When civil engineering professor Bryan Karney gives lectures about sustainability, he asks his students to think about their favourite place in the world. Then he tells them to imagine that its gone forever.
“To me, the bottom line is that we live in an incredible world that, by and large we take for granted,” he said. “It’s time to wake up and look after it. Not because ‘The sky is falling’-I don’t think that’s a great motivation-but because it’s a wonderful place,” Karney said.
TVO’s Best Lecturer competition is entering its fourth week this Saturday, and Karney is one of six U of T professors to make it to the finals.
An expert on water resource systems and climate change, Karney is at the forefront of the academic movement that seeks to reduce humanity’s negative impact on the environment. His lecture, entitled “The Challenge of Environmental Stewardship” airs TVO weekend.
In his civil engineering classes, Karney seeks technical responses to what academics have termed the “wicked problems” of sustainability: problems so complex and difficult to define in terms of scope and impact that they seem to defy solution.

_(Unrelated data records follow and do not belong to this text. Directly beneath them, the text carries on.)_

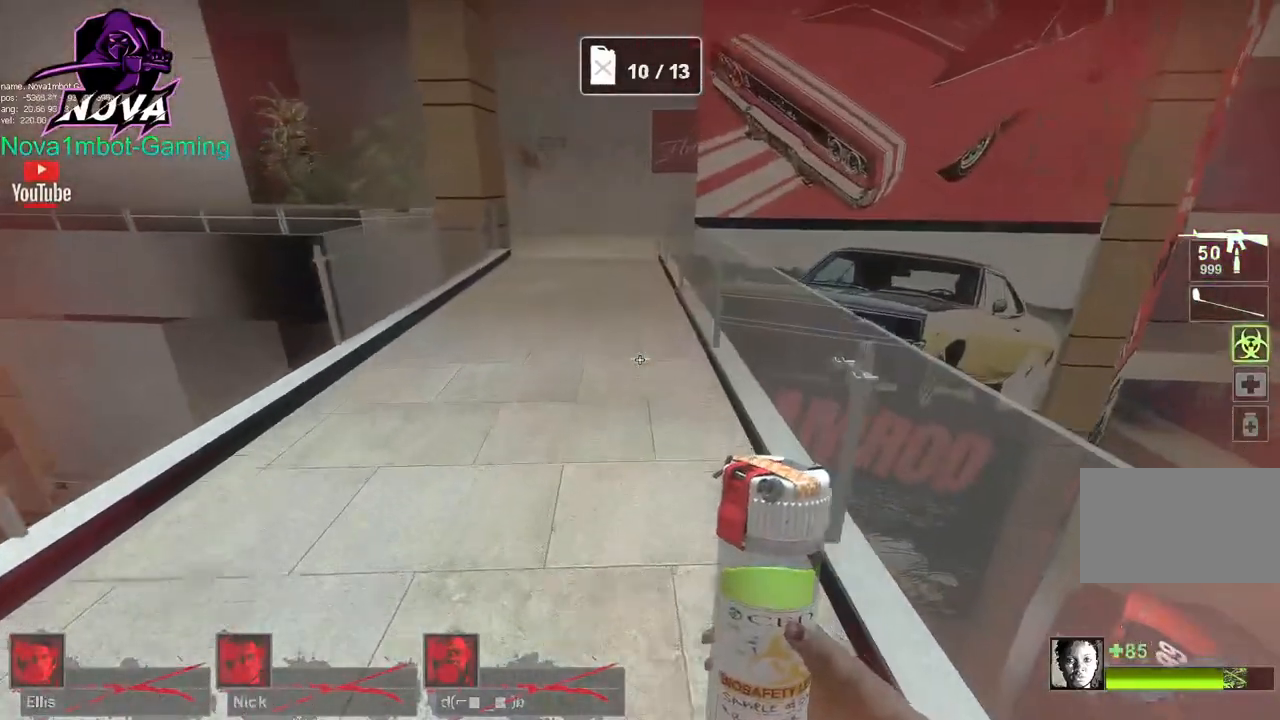
{"keys": ["a"], "mouse": ["left"], "events": [[200, "space", "down"], [234, "w", "up"], [284, "a", "down"], [284, "space", "up"]]}
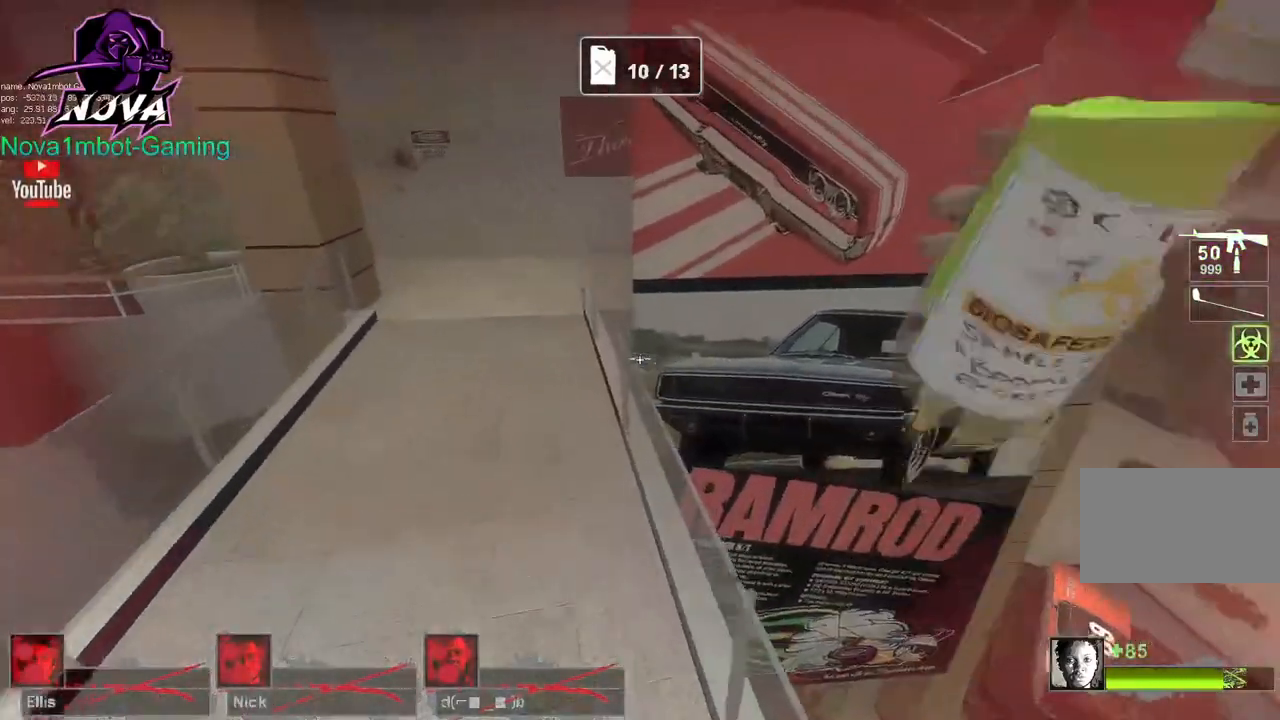
{"keys": ["d"], "mouse": ["left"], "events": [[350, "d", "down"], [350, "space", "down"], [400, "a", "up"], [484, "space", "up"]]}
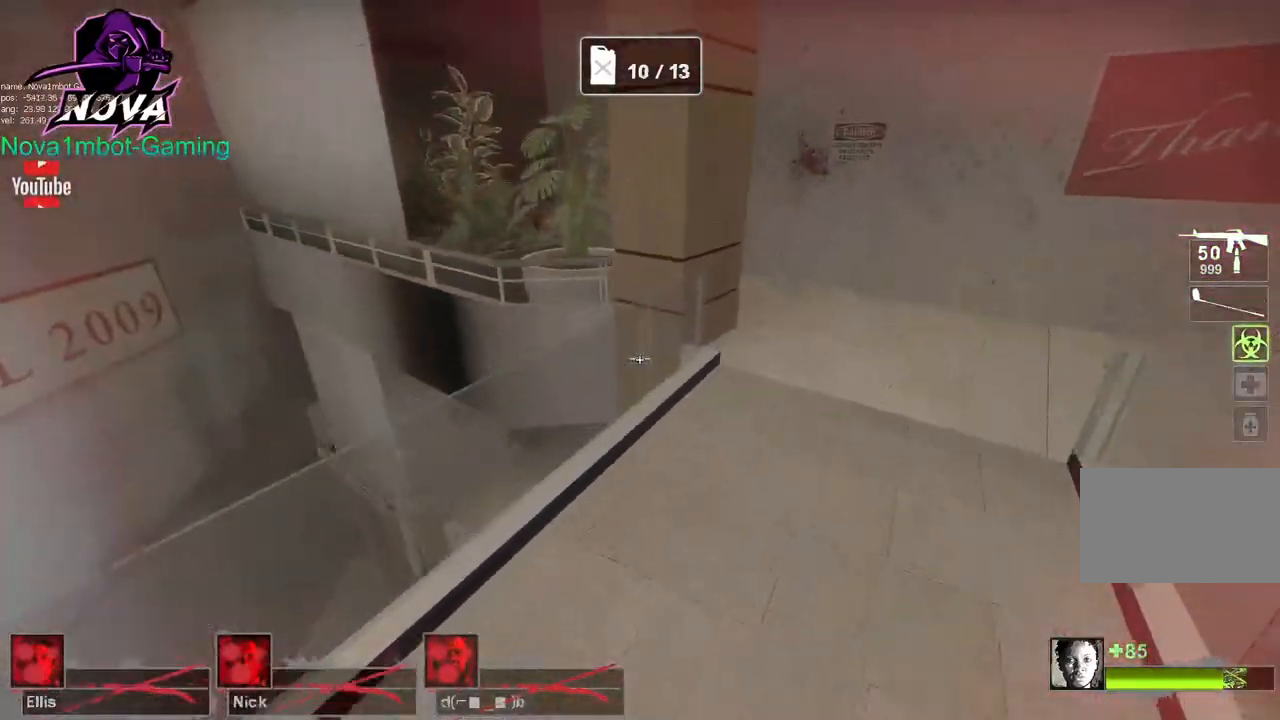
{"keys": ["d", "space"], "mouse": ["left"], "events": [[500, "space", "down"]]}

And while the jargon Karney uses such as-“the transient analysis of large distribution systems”-may seem rather sterile, his lectures are able to transmit his passionate belief in the importance of the material.
“The thing I’m always trying to do is engage both the heart and the mind,” he said, “to make it irresistable for people to want to learn, to give them both the content and the motivation.”
But when dealing with such complex subject matter, Karney admits that his lectures don’t always go according to plan. “I don’t always succeed,” he laughed, “not everyone always gets what I’m trying to portray.”
Karney has already won numerous awards, including the Faculty of Applied Science and Engineering Teaching Award in 2001-02 and Civil Engineering’s Professor of the Year in 2000, but he says being nominated as Ontario’s Best Lecturer surpasses them all.
“This is huge compared to the other things,” he said. “It creates the possiblity of a much larger audience.”
But Karney tries not to place too much importance on the recognition he’s received. “When I stopped thinking of teaching awards I became a better teacher and won more of them,” he said.
“Receiving a letter years later from someone who’s taken my class and enjoyed it is much more valuable.”